On the 12th day of Christmas
I know. Most people are sick of Christmas by now. The snowmen appeared at the mall like fat, tardy ghosts a day after Halloween. But I am a sucker for Christmas anything and everything. I am like Auntie Mame belting out “Yes, we need a little Christmas! Right this very minute!” Even in March. I caught the bug from my mom, who has her Christmas tree up all year. She changes the decorations to fit the closest holiday. There’s a Groundhog Christmas tree, then a Valentine’s Christmas tree, a Shamrock Christmas tree, a Fourth of July Christmas tree . . . Maybe it is because her birthday falls a week before Christmas, and her name is Carol. I was conditioned early to savor Christmas details like snowflakes in a barren land.
But I didn’t inherit either sappy Christmas sentimentalism or Christian jingly jingoism, thank the stars. First, my mom had a rule about sermons that covers lots of bases regarding holiday stories. No tales of dying children allowed in a sermon. Charles Dickens gets away with it, with the Tiny Tim versus Scrooge shtick. But your average preacher can’t. For one thing, there are children sitting in the pews, and they don’t need yet another reason to be anxious. For another, a dying child story in a sermon is invariably a last ditch, cheap effort to make people feel something, because too many of us think that Christianity is about feeling something. Regarding jingly jingoism, where I grew up, no Christians I knew were embattled and defensive about Christmas. After all, the one Jewish kid in my graduating class had to get permission each year to miss school on his family’s holiest days. We got Christmas week off for free, as if a break around December 25 were as natural as the sun rising in the East. The way I was brought up, that wasn’t warrant to gloat.
I had a delightfully improbable exchange about sap and jingoism with a woman at the check-out counter in a Cracker Barrel in Arkansas last week. I was trying on some of their charming snowflake hats, and we started chatting in that lively, kindred-spirit way that some women do, mostly about how much we both adore Christmas kitsch. She then told me and several other customers that she was really determined to keep talking to everybody about Jesus, because “they” are trying to keep her from “talking about Jesus.” “Who is ‘they’? Your managers?” I whispered, conspiratorially. “Oh, not at all. You know, just them!” she said, with a wave of her hand.
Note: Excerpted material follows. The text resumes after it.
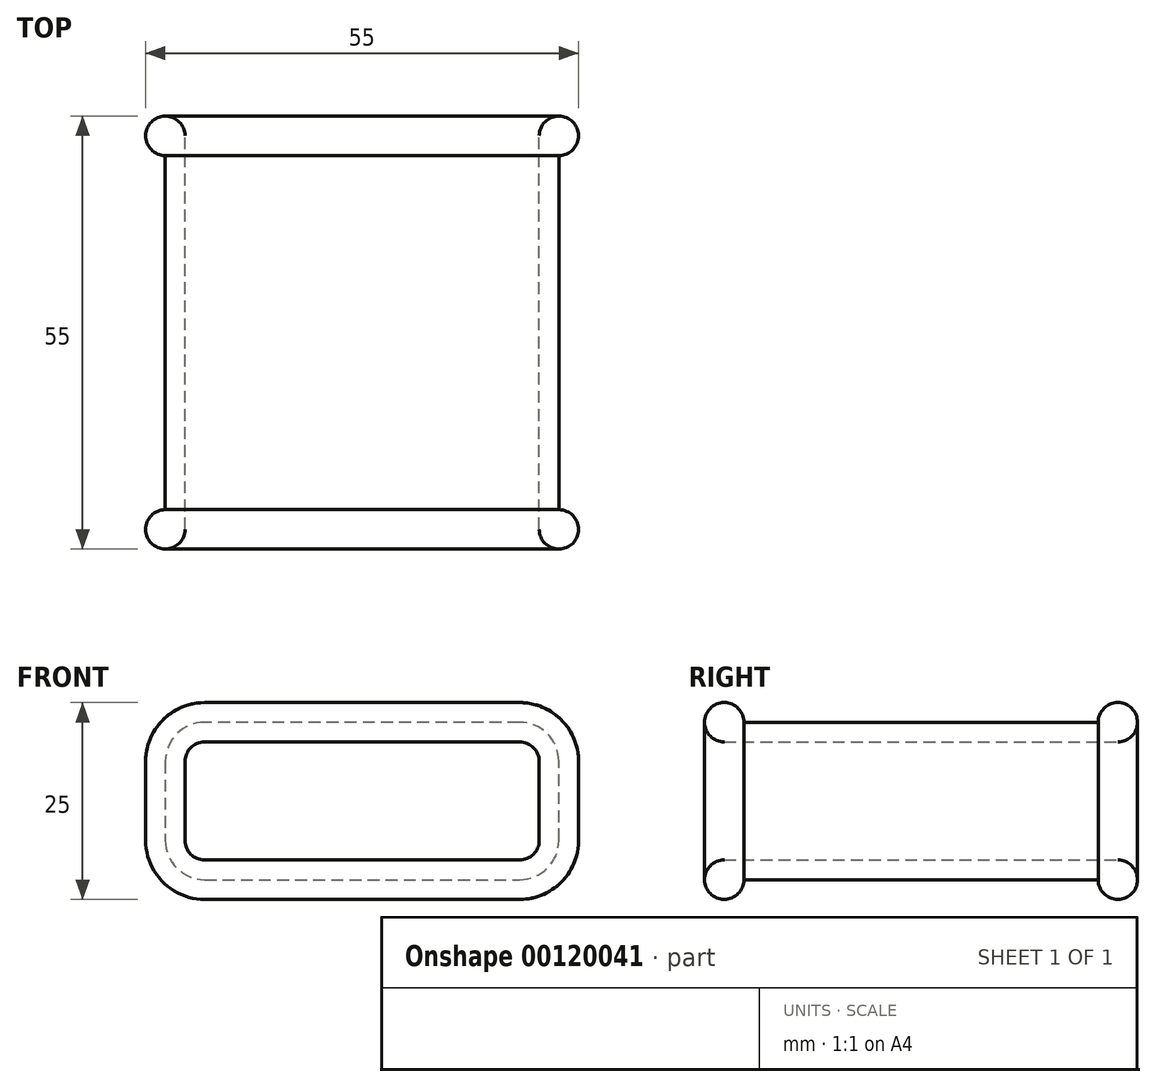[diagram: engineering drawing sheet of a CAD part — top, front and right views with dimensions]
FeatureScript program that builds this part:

Without really thinking, I said that I thought the word that could really get a woman in trouble these days is the v-word (an anatomical phrase which, yes, I actually said out loud) and then told her about the Michigan state representative who was barred from speaking on the House floor back in June for saying the v-word. To the dismay of several men standing around, she and I both then sorted out together that Jesus himself must not have been too scared of the v-word, given that, for heaven’s sake, didn’t he come out of one?
And this brings me to the finest cinematic representation of Christmas ever crafted. I am speaking, of course, about the denouement of the Peanuts Trilogy (1965-1973). Linus van Pelt’s recitation of the Gospel of Luke served for several generations as the Christmas story. We had watched Linus at Halloween, tenaciously holding out hope that sincerity (“without a hint of hypocrisy”) is rewarded. The pumpkin patch he had chosen was perfect because there was “nothing but sincerity as far as the eye can see.” We had watched his big sister Lucy resolutely leave her warm bed to fetch Linus home, having set her alarm to 4 a.m. And, after the 1973 Thanksgiving special aired, the trilogy included Peppermint Patty’s inimitable kismet, as she stumbles a group of friends into an invitation to turkey dinner at Charlie Brown’s grandmother’s condominium. As the kids in the back of the station wagon sing “Over the River and Through the Woods” off key and off beat, my family knew they had a clue about us. By the Christmas special, as Charlie Brown confesses to Linus that he “doesn’t feel the way [he’s] supposed to feel” at Christmas, and that he always ends up “depressed,” I knew someone understood that the holiday trifecta of candy, kin and faith that is Halloween to Thanksgiving to Christmas is difficult, and that Christmas isn’t about the correct feeling, or the faultless meal, or the careful configuration of invited friends. It is about anticipating God’s goodness, in spite of us and right here with us, in a sign – a baby, born for peace.
Amy Laura Hall is an associate professor of Christian ethics at Duke University.